Reviews

A British Subject

This scattershot if well-meaning drama focuses on the real-life story of a British student who ended up on Pakistan’s death row and the journalist who championed him.

Kulvinder Ghir in A British Subject
(© Geraint Lewis)
Kulvinder Ghir in A British Subject
(© Geraint Lewis)

In 1988, a young British student named Mirza Tahir Hussain traveled to Pakistan to visit some relatives and wound up on that country’s death row instead. Detained over a disputed incident in which a cab driver was killed, Hussain found himself on a years-long roller coaster of convictions, reprieves, and setbacks. His saga, and that of an English tabloid reporter who championed his innocence, is the focus of A British Subject, a well-meaning but scattershot drama from Pleasance Theatre, which is now playing 59E59 Theaters under the direction of Hannah Eidinow.

Current headlines, most notably the Amanda Knox case, would seem to add extra heat to such a story for U.S. audiences, but the play is written and performed too haphazardly to make strong emotional connections to anything for long. This is particularly curious, since the playwright and female lead, Nichola McAuliffe, also happens to be the wife of that tabloid journalist and herself a crucial character in the plot. Rather than adding sufficiently to the story’s immediacy, however, McAuliffe’s presence is strangely sketchy, as are the rest of the characters.

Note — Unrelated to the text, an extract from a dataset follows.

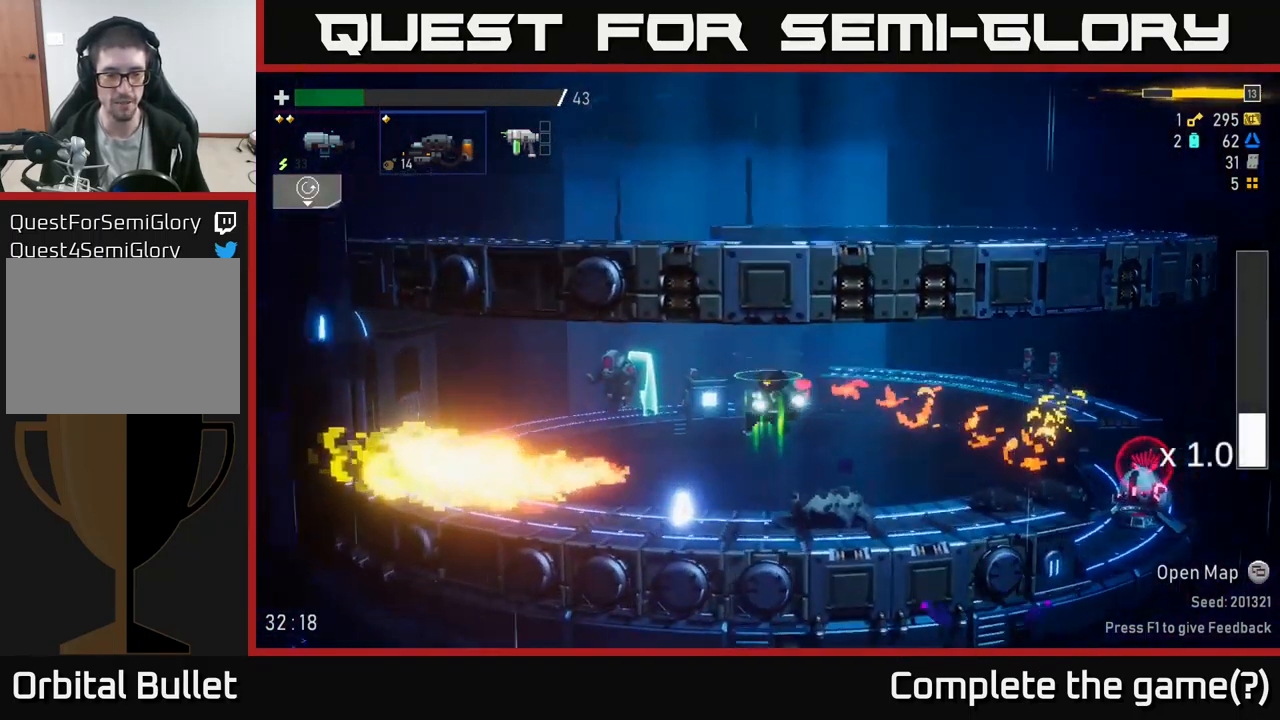
{"buttons": [], "left_stick": "center", "right_stick": "center", "events": [[250, "L2", "down"], [333, "L2", "up"], [350, "R2", "down"], [450, "left_stick", "center"], [500, "R2", "up"]]}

The rest of the cast is a mixed bag. Shiv Grewal has a strong presence as the prisoner’s brother, who gives up a career to rescue him. As Hussain, Kulvinder Ghir has some nice qualities; but he delivers much of his dialogue at such a soft pitch that it’s doubtful a majority of the audience can hear him. Tom Cotcher has no trouble being heard as the reporter, Don Mackay, but he delivers a largely one-note performance that fails to cover up the weaknesses of the play.

Many details and transitions throughout A British Subject are glossed over. An immensely important theme is the fraught relationship between Pakistan’s militant Muslim culture and the more liberal — and complacent — culture of Great Britain. But crucial concepts of that theme, such as blood money and Sharia law, are given short shrift in McAuliffe’s script, if they’re explained at all.

There are also some hints sprinkled in of a potentially compelling exploration of religious belief in the new millennium. Mackay quotes his devoutly Catholic wife as saying, “A man who doesn’t believe in miracles isn’t a realist.” Yet, he finds himself baffled and impatient that Hussain — a Muslim whose prize prison possession is a copy of the Koran — has such a calm reaction to his near-certain execution. More on that spiritual struggle would have been fascinating. Instead, the plot lurches into a couple of incongruous drunk scenes, which McAuliffe underwrites and Cotcher severely overplays.

At the end of the evening, McAuliffe has not made a case for turning what must have been dynamic journalism into a stage play. Instead, A British Subject comes across as little more than an exercise in self-congratulations on the part of two admittedly admirable Britons.